Nein, er hatte kaum Druck – ganz im Gegenteil. Er war sehr glücklich und motiviert, vor seinem Heimpublikum zu fahren, denn das ist immer etwas Besonderes.
Wie hast du die Organisation, die Atmosphäre und das sportliche Niveau beim ADAC MX Masters insgesamt erlebt – gab es dabei Begegnungen oder Eindrücke, die dich besonders beeindruckt haben?
Wir hatten vorher noch nie an einem ADAC-Championat teilgenommen – und ich muss sagen, ich war wirklich positiv überrascht. Alles war sehr gut organisiert und strukturiert. Wir wurden auch sehr herzlich empfangen, fast so, als wären wir zu Hause – das ist immer schön. Die Atmosphäre war großartig, und ich war beeindruckt von der großen Zuschauerzahl bei einem nationalen deutschen Rennen. Das ist sehr wichtig für unseren Sport.
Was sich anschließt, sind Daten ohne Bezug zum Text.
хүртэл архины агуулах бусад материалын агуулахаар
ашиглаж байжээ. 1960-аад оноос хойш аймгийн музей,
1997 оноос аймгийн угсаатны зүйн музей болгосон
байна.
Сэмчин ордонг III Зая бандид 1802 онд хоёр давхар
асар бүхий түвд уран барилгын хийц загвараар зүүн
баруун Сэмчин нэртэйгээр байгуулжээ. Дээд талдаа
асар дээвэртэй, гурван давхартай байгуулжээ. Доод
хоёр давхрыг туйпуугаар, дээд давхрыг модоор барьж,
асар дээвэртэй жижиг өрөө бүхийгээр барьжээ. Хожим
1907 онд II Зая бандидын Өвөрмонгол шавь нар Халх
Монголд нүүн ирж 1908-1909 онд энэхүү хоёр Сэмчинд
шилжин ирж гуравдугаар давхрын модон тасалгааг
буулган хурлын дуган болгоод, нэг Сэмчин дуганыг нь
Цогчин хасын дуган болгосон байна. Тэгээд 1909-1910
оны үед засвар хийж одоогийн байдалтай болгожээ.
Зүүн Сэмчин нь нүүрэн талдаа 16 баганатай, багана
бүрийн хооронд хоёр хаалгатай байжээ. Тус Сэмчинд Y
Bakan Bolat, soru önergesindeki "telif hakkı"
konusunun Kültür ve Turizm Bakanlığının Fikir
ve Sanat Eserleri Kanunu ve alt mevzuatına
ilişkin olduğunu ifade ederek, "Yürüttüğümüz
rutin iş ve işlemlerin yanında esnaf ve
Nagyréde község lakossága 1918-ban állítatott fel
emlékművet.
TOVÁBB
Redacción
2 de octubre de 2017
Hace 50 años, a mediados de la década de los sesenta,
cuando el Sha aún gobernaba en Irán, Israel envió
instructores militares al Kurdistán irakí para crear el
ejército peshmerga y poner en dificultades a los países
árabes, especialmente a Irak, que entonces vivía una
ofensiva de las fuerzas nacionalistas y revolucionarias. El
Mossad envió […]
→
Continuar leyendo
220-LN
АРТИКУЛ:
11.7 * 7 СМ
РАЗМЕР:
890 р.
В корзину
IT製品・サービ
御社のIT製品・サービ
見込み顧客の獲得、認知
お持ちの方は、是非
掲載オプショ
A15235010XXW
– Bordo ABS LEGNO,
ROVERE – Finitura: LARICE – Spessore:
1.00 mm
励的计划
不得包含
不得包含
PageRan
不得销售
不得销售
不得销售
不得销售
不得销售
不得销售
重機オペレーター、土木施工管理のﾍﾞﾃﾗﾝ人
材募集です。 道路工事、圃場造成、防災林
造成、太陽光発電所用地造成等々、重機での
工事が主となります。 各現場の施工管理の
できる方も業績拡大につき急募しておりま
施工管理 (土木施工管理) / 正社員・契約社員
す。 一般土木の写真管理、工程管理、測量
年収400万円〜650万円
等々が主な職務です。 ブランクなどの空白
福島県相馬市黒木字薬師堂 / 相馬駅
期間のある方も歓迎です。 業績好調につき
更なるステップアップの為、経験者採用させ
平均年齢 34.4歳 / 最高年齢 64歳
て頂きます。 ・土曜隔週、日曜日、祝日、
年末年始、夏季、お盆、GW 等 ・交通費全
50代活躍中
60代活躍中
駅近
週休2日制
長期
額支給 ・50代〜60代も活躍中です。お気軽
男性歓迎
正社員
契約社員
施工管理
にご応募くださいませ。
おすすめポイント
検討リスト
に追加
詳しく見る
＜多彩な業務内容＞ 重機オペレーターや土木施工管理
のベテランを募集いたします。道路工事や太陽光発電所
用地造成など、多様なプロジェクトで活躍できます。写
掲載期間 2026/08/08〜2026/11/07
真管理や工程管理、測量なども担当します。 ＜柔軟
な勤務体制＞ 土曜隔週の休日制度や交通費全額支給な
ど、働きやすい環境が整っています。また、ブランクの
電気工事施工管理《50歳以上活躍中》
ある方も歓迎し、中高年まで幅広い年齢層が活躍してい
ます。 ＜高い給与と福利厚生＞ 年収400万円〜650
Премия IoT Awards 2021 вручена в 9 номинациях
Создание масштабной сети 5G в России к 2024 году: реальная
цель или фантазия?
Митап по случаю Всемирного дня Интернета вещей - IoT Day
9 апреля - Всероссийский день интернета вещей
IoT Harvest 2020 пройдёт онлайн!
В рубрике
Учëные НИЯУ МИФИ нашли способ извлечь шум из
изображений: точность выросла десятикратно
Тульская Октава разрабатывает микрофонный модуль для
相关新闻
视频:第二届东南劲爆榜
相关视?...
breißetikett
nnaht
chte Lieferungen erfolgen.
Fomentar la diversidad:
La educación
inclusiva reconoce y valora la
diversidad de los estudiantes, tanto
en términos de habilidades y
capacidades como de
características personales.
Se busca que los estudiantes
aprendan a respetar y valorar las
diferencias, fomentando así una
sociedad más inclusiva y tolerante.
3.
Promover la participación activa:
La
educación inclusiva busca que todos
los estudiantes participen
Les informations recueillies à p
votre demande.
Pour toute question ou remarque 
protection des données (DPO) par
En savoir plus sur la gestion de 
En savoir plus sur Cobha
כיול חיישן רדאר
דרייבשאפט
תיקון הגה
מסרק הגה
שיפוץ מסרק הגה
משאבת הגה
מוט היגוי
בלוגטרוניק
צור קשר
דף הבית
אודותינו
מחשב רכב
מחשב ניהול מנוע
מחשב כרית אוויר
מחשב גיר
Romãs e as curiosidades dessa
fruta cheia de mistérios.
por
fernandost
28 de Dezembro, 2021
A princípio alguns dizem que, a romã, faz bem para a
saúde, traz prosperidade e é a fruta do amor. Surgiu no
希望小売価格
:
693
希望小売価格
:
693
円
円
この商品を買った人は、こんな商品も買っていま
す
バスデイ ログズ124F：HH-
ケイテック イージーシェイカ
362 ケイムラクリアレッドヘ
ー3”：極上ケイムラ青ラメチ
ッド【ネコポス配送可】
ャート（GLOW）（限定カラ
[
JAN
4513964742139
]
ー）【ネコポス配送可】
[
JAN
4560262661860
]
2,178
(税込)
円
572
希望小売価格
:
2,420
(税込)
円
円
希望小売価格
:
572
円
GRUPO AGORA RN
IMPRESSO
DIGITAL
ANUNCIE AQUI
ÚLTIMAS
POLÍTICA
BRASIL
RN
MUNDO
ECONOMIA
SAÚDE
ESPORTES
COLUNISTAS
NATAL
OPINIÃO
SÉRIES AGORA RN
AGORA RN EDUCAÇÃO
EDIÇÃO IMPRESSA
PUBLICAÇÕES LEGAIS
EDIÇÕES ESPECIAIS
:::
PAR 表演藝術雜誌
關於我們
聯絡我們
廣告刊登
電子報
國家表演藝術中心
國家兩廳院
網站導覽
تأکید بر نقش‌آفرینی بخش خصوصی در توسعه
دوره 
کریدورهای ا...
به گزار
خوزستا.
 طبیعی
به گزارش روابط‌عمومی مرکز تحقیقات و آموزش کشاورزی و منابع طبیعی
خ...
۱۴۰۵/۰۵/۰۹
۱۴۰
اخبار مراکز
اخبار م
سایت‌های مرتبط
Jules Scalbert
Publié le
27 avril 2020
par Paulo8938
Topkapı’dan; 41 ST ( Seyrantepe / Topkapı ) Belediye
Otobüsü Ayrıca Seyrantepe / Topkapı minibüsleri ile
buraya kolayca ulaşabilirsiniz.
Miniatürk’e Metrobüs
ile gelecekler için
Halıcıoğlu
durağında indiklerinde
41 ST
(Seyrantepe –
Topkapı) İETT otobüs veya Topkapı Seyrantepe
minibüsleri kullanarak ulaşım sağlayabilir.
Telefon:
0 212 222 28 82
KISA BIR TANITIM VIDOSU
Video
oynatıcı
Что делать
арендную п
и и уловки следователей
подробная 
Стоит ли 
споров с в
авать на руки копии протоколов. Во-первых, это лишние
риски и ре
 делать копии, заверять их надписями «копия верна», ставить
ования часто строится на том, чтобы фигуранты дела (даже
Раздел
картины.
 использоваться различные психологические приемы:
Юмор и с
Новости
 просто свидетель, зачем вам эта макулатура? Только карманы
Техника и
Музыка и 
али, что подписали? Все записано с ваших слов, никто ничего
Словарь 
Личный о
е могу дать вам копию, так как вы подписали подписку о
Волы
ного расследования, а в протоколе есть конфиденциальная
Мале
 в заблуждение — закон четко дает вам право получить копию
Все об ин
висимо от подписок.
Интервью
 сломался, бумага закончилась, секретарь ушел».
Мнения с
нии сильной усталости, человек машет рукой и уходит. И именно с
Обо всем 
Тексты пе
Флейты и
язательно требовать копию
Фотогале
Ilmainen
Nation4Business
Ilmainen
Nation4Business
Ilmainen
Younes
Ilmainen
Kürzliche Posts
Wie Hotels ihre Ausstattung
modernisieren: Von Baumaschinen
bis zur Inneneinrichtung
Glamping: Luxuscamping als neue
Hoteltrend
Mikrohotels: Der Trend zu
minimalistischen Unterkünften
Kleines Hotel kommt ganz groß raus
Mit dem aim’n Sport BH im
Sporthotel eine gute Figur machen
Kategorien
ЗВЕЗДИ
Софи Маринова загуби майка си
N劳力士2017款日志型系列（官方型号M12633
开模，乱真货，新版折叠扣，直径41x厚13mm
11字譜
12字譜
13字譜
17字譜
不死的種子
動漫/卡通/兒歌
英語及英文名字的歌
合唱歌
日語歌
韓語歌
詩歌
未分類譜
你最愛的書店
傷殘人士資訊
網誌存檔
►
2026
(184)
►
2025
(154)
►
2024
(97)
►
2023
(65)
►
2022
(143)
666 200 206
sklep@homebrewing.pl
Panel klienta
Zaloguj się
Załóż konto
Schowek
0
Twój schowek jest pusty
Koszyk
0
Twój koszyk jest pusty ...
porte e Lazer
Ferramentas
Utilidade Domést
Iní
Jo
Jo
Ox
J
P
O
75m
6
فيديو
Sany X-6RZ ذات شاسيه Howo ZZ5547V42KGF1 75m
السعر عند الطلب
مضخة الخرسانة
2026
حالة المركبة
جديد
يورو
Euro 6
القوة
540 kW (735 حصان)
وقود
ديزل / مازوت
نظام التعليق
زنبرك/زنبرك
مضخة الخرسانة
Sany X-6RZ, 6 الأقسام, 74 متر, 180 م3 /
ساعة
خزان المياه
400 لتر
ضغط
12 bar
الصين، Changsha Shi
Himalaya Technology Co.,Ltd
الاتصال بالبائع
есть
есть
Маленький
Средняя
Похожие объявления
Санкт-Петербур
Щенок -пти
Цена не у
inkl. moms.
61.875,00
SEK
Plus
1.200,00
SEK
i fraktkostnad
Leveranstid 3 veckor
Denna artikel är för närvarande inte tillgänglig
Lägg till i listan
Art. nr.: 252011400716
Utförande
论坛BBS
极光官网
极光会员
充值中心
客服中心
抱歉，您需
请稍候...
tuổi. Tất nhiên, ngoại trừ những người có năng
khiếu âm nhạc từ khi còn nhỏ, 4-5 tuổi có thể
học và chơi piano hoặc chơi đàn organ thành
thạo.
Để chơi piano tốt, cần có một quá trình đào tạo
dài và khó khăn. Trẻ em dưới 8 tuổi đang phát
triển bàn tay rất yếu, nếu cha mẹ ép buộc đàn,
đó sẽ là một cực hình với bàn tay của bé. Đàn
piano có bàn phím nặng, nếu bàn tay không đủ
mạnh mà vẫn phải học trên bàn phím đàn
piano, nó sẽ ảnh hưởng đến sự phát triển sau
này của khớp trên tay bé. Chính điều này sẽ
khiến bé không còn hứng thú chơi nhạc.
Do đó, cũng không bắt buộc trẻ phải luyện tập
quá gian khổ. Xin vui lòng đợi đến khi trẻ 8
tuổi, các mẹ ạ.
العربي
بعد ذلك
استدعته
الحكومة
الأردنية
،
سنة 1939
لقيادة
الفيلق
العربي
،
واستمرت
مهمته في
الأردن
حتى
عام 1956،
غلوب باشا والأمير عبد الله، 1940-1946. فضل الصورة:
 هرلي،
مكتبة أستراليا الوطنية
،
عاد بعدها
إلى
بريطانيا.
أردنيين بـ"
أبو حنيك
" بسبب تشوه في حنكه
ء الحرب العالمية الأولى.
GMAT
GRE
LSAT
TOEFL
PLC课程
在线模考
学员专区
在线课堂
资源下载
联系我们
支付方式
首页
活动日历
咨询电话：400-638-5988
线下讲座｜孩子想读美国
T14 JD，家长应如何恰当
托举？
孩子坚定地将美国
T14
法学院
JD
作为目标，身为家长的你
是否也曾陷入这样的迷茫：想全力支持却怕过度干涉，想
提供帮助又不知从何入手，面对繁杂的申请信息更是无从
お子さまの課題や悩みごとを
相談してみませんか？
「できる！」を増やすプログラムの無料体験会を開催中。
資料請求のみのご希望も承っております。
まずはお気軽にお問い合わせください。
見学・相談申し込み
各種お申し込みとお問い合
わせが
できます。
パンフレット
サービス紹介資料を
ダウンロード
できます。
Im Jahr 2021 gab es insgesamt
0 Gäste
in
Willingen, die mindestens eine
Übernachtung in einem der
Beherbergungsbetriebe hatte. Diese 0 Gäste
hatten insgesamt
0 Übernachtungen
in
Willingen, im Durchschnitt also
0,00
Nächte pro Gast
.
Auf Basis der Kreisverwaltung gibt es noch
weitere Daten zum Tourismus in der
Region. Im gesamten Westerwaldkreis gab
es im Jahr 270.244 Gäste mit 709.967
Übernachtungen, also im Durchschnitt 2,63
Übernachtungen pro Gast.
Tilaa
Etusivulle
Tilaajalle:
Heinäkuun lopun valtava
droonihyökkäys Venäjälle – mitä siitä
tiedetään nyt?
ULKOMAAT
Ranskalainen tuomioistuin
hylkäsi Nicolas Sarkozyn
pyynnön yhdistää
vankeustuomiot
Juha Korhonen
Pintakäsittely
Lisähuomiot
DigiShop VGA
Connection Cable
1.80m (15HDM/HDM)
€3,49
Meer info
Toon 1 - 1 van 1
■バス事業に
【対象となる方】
Als Teamchef mit internationalem Kalender: Wie wichtig ist es dir, auch über die eigene Meisterschaft hinauszuschauen – sei es für neue Eindrücke, für Teamentwicklung oder vielleicht sogar, um junge Talente zu entdecken?
Es ist immer gut, über den Tellerrand hinauszuschauen und offen für andere Wettbewerbe zu sein. Wie jedes Jahr haben wir auch hier die Möglichkeit, die 125cc- und die EMX250-Fahrer am selben Wochenende und Ort wie die WM-Piloten zu sehen. Das ist sehr hilfreich, weil man einen Einblick in die Zukunft bekommt.
Rückblickend auf Tensfeld: Was lief aus deiner Sicht sportlich besonders gut, und wo seht ihr noch Luft nach oben?
Ich denke, das Tensfeld-Wochenende war sehr positiv. Wir sind im Sand gefahren und zusammen mit den 450er-Jungs angetreten. Ich habe gesehen, dass Simon gut unterwegs war – das Fahren gegen die 450er verlangte ihm nochmal einen Extraschub ab, aber gleichzeitig ist er ohne Risiko gefahren. Wir nehmen viele positive Eindrücke von diesem Wochenende mit.
Abschließend, Davide: Können wir dich und Simon in diesem Jahr noch öfter bei ADAC MX Masters-Rennen sehen, oder war das eher eine einmalige Aktion?
Es wäre schön, noch an einem weiteren Rennen teilzunehmen – aber im Moment ist so etwas nicht in unserem Zeitplan vorgesehen. Aber … man soll ja niemals nie sagen!